Расколотое небо | страница 220



В Ростове ждал их сборный пункт. Но Ростов еще надо было отвоевать у Деникина. И все-таки уверенность в том, что это будет сделано, была так велика, что закордонных «гостей» собрали по всей Волге и незамедлительно повезли, подцепив их вагон к санпоезду.

На всех стоянках к вагону приставляли часовых, но иностранцы бежать не собирались. Выходили по двое, прохаживались для моциону у вагона.

Были тут люди с греческими и итальянскими паспортами, был один американский инженер — специалист по молотилкам, застрявший в России еще с четырнадцатого года. Тесной группкой держались австрийские офицеры, попавшие в плен во времена брусиловского прорыва. Ехал даже со всем многочисленным семейством драматический тенор синьор Маринезе из Милана, некогда певший в петербургской опере и занесенный судьбою и голодом на сытные берега Поволжья.

Генри Лоуфорд был среди них. Понимал, это отец пустил в ход все связи, его страх за судьбу сына заставил представителя Красного Креста швейцарца Эглита разыскать Лоуфорда.

Большевики не протестовали, даже выдали теплую одежду. В валенках и длинном тулупе Лоуфорд выглядел нелепо и сам это понимал.

Но тоскливая растерянность и злость постоянно жили в нем не только из-за скудной еды, тесноты, вагонной неустроенности. Шеф-пайлот никак не мог понять, почему все случилось именно так, как случилось.

Вместо того чтобы сейчас разворачивать выгодные дела — он едет в тряском промороженном вагоне.

Вместо того чтобы расстрелять — большевики просто дают ему, как мальчишке, ворующему чужие яблоки, пинок под зад…

И где же они? Эти могучие белые армии? Где артиллерия? Танки? Где его собственные прекрасные машины?

Впрочем, насчет машин Лоуфорду повезло. Когда а Щепкин с мотористами начал сгружать «сопвич» из эшелона, стоявшего впереди госпитального поезда, Лоуфорд даже зажмурился от потрясения: нет, это действительно был один из его «сопвичей»! Он не мог ошибиться!

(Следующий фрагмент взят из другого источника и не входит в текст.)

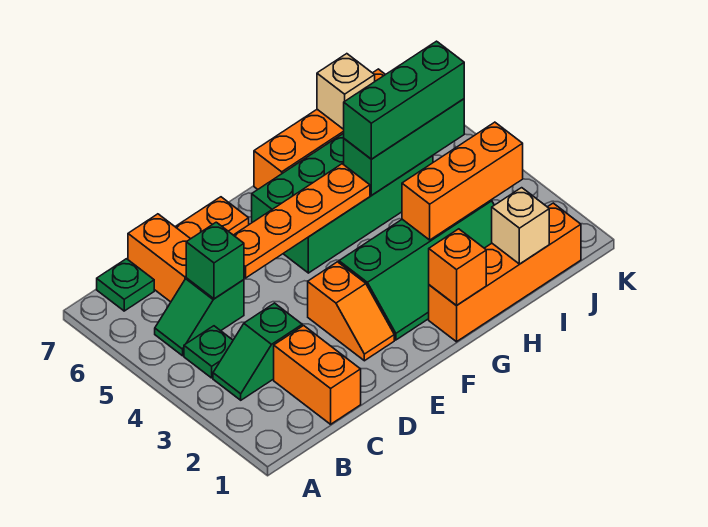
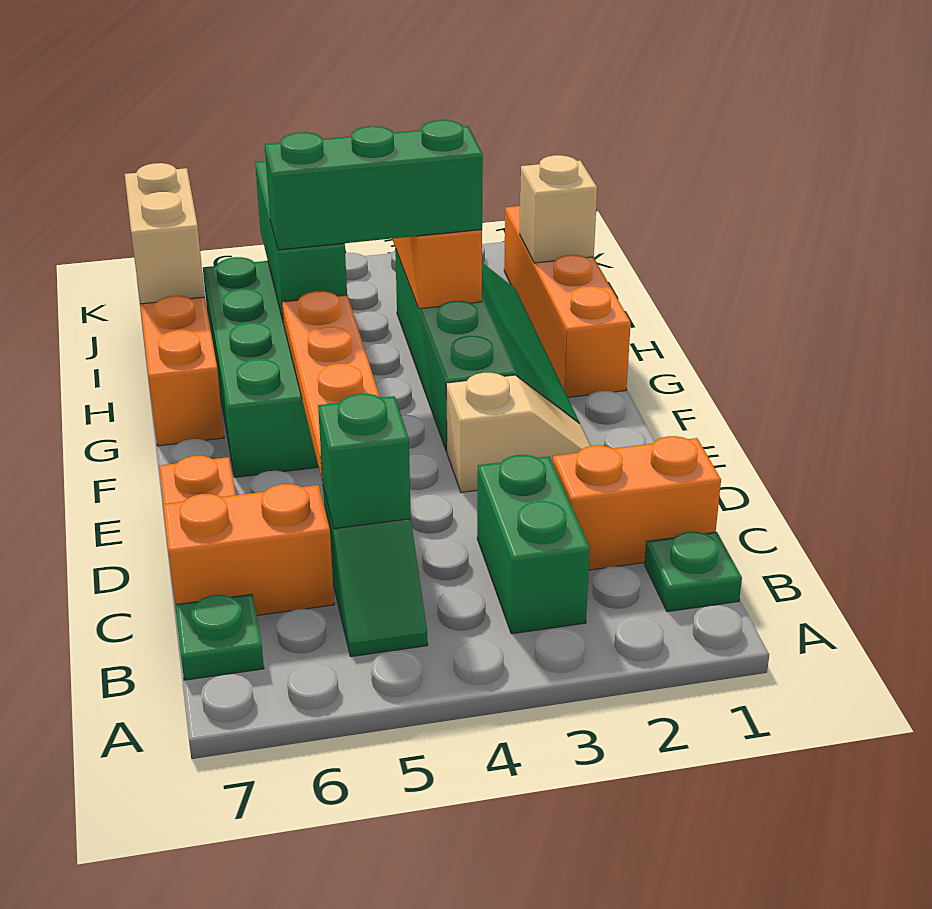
green slope B3:C3 level 1 top C -> green brick B3:C3 level 1
green plate B4 level 1 -> green plate B1 level 1
orange slope E2:E3 level 1 top 3 -> tan slope E2:E3 level 1 top 3
orange brick G1 level 2 -> none
green brick H5:J5 level 3 -> green brick H3:H5 level 3
tan brick I7 level 2 -> tan brick I7:J7 level 2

Шеф-пайлот выскочил из вагона, но часовой сказал лениво и выразительно:

— Куды? Назад!

Эти слова Лоуфорд уже понимал прекрасно.

Он даже попятился, толкнув синьора Маринезе, вылезшего дышать свежим воздухом.

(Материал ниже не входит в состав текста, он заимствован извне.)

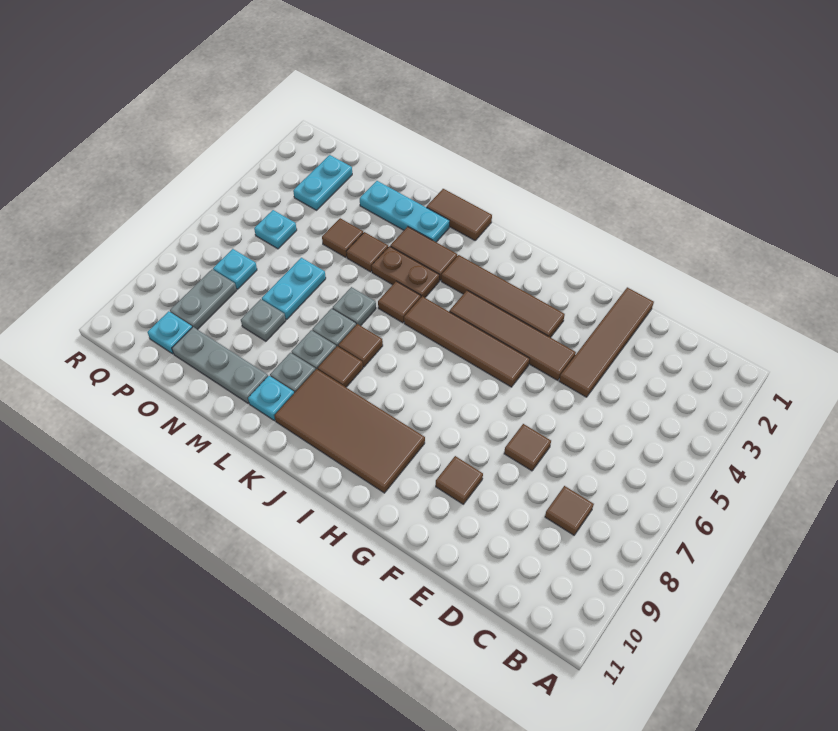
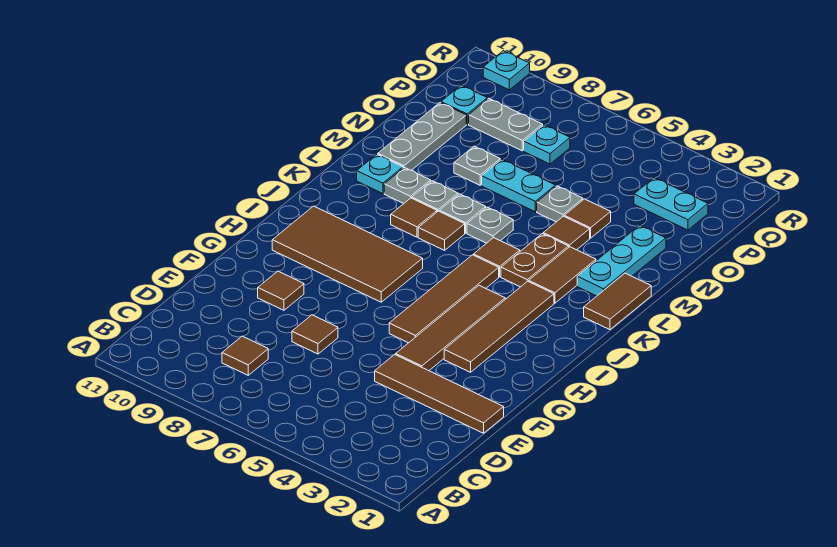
brown tile H9:K10 level 1 -> brown tile H7:I10 level 1
none -> grey plate N5 level 1
cyan plate P5 level 1 -> cyan plate R10 level 1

Синьор смотрел на происходящее с любопытством.

Он немного знал английский и спросил Лоуфорда:

— Он сейчас полетит?

— Нет, — сказал Лоуфорд. — В такой мороз не летают. И потом, вы же видите: глубокий снег. А машина колесная.

— Тогда зачем они ото делают?

— Не знаю, — сказал Лоуфорд.

На заснеженном поле серели квадраты строев. Рявкал духовой оркестр. Но вот он умолк, и послышалось протяжное: «Ша-а-а-а-гом а-а-арш!»